- [Action item] Go line by line through the data and copy those with the word "Left".

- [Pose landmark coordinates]
"""
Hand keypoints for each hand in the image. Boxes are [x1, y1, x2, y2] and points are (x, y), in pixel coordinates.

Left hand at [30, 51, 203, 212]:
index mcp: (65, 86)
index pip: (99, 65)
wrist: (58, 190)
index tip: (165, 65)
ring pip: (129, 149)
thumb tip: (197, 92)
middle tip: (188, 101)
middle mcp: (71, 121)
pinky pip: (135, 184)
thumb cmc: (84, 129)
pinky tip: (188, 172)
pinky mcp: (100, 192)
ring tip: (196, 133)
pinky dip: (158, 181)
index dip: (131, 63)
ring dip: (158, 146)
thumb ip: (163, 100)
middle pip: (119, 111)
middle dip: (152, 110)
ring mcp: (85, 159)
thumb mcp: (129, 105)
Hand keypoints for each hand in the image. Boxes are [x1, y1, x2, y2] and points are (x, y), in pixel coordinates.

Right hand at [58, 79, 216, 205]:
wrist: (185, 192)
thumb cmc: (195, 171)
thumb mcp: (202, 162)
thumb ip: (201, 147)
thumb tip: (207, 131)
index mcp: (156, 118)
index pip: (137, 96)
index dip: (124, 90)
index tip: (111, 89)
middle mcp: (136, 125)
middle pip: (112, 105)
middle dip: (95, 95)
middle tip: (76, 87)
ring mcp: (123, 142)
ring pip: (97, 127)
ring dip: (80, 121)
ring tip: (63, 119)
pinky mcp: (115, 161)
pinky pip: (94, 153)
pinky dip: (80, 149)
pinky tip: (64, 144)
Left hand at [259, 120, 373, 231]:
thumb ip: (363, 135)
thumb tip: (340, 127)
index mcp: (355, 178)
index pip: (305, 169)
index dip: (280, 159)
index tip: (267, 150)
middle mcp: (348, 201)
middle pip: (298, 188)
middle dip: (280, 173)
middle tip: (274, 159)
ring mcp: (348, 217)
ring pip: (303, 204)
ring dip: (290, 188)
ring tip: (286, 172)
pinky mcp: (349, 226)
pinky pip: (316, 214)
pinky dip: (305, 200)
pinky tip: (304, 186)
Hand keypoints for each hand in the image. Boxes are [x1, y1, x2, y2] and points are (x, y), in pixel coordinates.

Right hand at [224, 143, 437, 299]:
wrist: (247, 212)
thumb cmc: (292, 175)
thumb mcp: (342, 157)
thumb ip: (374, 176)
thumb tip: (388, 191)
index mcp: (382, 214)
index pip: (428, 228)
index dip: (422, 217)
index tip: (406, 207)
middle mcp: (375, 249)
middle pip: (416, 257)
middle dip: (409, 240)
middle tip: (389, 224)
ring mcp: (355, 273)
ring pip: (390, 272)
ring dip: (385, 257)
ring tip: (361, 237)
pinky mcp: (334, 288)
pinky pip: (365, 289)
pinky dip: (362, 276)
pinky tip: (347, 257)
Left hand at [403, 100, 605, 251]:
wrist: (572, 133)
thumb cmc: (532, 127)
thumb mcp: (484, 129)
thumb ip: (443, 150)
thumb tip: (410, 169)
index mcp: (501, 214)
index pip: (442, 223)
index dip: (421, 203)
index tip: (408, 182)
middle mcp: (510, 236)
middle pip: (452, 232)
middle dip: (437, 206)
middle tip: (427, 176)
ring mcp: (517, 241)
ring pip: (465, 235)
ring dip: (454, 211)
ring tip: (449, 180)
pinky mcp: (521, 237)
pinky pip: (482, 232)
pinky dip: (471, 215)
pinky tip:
"""
- [Answer space]
Left hand at [30, 51, 203, 212]:
Left hand at [259, 120, 373, 231]:
Left hand at [403, 100, 605, 251]:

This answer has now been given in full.